Wireless connectivity is where the Honor Pad 10 pulls meaningfully ahead. It supports Wi-Fi 6 (802.11ax), while the TCL NxtPaper 11 Gen 2 tops out at Wi-Fi 5 (802.11ac). Wi-Fi 6 delivers faster throughput, lower latency, and significantly better performance in congested network environments — such as homes or offices with many connected devices. For streaming high-resolution content, large file transfers, or video calls on a busy network, this difference is real and recurring. The Honor Pad 10 also runs a newer Bluetooth 5.3 versus the TCL's Bluetooth 5.0, offering incremental improvements in connection stability and efficiency, particularly relevant given that both tablets lack a headphone jack.

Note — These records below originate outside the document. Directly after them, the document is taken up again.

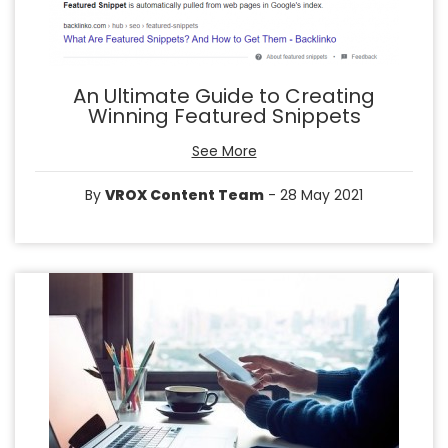
An Ultimate Guide to Creating
Winning Featured Snippets
See More
By
VROX Content Team
- 28 May 2021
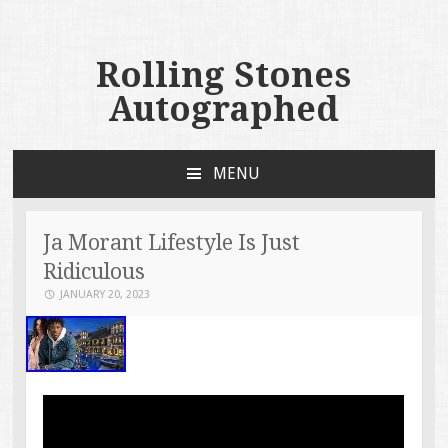
Rolling Stones
Autographed
MENU
SKIP TO CONTENT
Ja Morant Lifestyle Is Just
Ridiculous
JANUARY 20, 2023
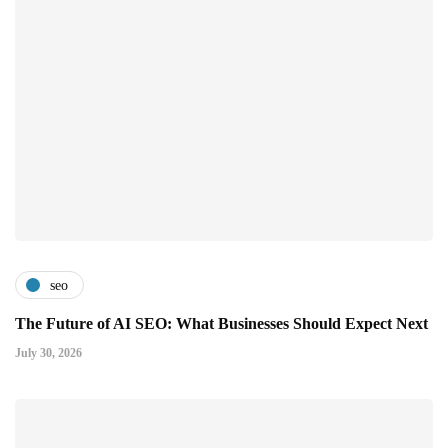
seo
The Future of AI SEO: What Businesses Should Expect Next
July 30, 2026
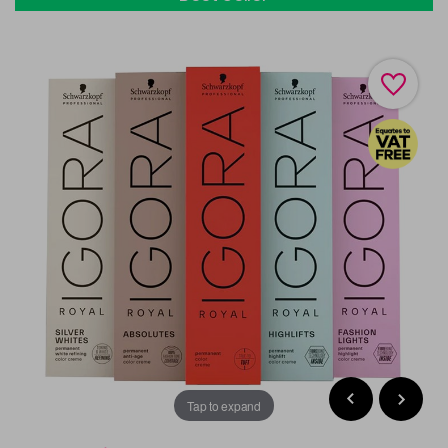
Tap to expand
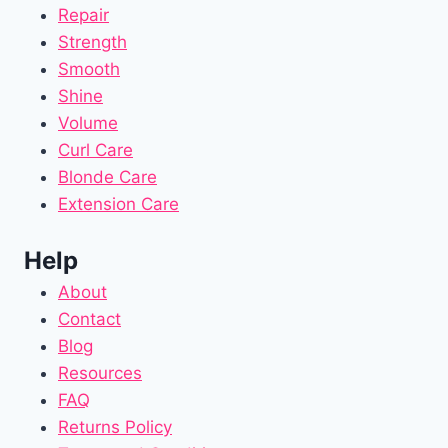
Repair
Strength
Smooth
Shine
Volume
Curl Care
Blonde Care
Extension Care
Help
About
Contact
Blog
Resources
FAQ
Returns Policy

Perhaps the most consequential distinction in this group is cellular connectivity. The Honor Pad 10 includes a cellular module, meaning it can be paired with a SIM card for mobile data on the go — the TCL NxtPaper 11 Gen 2 is Wi-Fi only. For users who need their tablet to function independently of a hotspot or fixed network, this is a fundamental capability gap, not a minor feature omission. On the other hand, the TCL counters with a gyroscope, which the Honor Pad 10 lacks. A gyroscope enables more accurate motion sensing, impacting certain games, AR applications, and navigation use cases that rely on rotational orientation rather than just basic accelerometer data.
Across the rest of the feature set — split-screen, Picture-in-Picture, dark mode, widgets, privacy controls, and software utilities — both tablets are essentially identical, reflecting their shared Android 15 foundation. The Honor Pad 10 takes this category clearly, with Wi-Fi 6, newer Bluetooth, and cellular capability forming a connectivity trifecta that the TCL cannot match. The TCL's gyroscope is the sole hardware feature edge it holds here, but it does not offset the broader connectivity advantage.